Puis la porte claque, les bocaux vibrent sous l'effet de la secousse.

Un soupir. La jeune femme se laisse tomber sur une chaise, et embrasse la pièce du regard. Cette chambre sous les combles, en plus d'être son lieu de travail est aussi son lieu de vie quotidien : ses affaires personnelles sont à cheval sur son matériel de travail, ses vêtements s'emmêlent à ses bouquets de plantes et ses bols de potions, ses bibelots se confondent avec ses amulettes...

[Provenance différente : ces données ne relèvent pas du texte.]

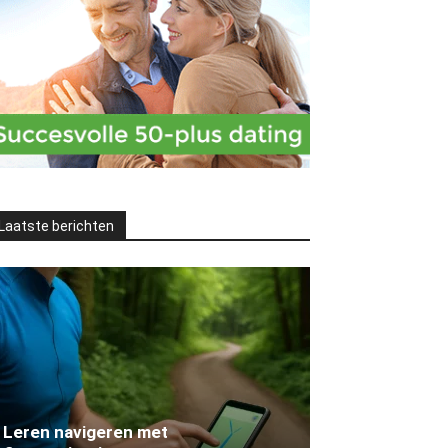
Laatste berichten
Leren navigeren met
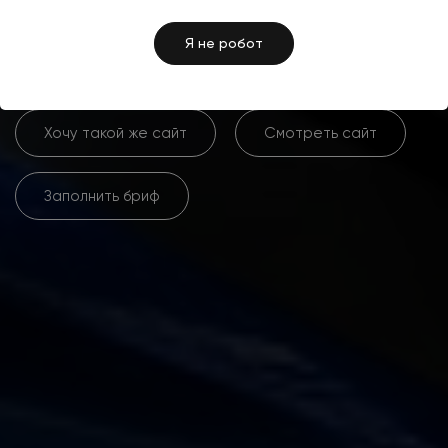
Jazzmoto
Я не робот
Хочу такой же сайт
Смотреть сайт
Заполнить бриф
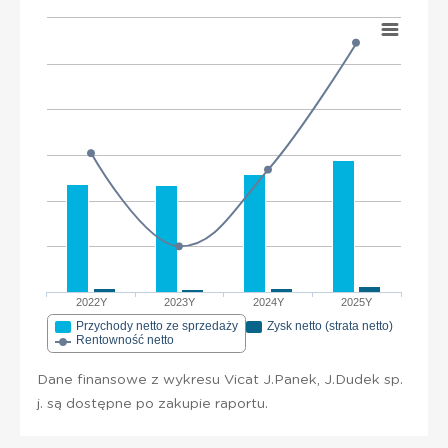
2022Y
2023Y
2024Y
2025Y
Przychody netto ze sprzedaży
Zysk netto (strata netto)
Rentowność netto
Dane finansowe z wykresu Vicat J.Panek, J.Dudek sp.
j. są dostępne po zakupie raportu.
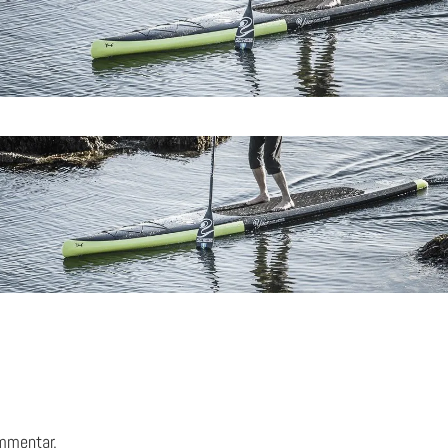
ommentar.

Elle se penche pour ramasser délicatement les tessons de porcelaine, et les dispose sur la large table de bois au milieu de la pièce, puis récupère le reste du contenu sur le plancher – des algues séchées de la région, rien de bien affolant – pour le transposer dans un autre récipient.

Dehors, les cloches se mettent à retentir avec force, ébranlant les fins murs de la pièce.

Vite, elle se lève, ouvre à la hâte la fenêtre. Le vent s'engouffre dans ses longs cheveux bruns. Elle se met sur la pointe des pieds, observe les toits du faubourg, et, par-delà, la grande tour dont les cloches d'or résonnent, et encore plus loin, les portes de la ville.

Pendant un temps, elle apprécie le rythme battant qui semble prendre d'assaut la ville. En contrebas, c'est l'effervescence ; les gens parlent plus fort pour se faire entendre, les passants accélèrent et les enfants courent...  Les cloches, au son si particulier, sonnent le retour d'une mission de guilde. Et les rumeurs vont bon train. Certaines lui parviennent par bribes : est-ce une délégation de mages revenus avec leurs apprentis ? S'agit-il des soignants de Port-Colombe ? Ou bien encore – et elle frémit à cette idée – des cartographes revenant d'une contrée éloignée ? Dans tous les cas, c'est un évènement, auquel elle ne manque jamais d'assister.

Elle se penche alors vers l'extérieur, au-dessus de la rue tortueuse noire de monde. L'air maritime la prend à la gorge, elle ferme les yeux, inspire... puis se laisse tomber dans le vide.

Une hirondelle s'envole alors dans les cieux en tourbillonnant.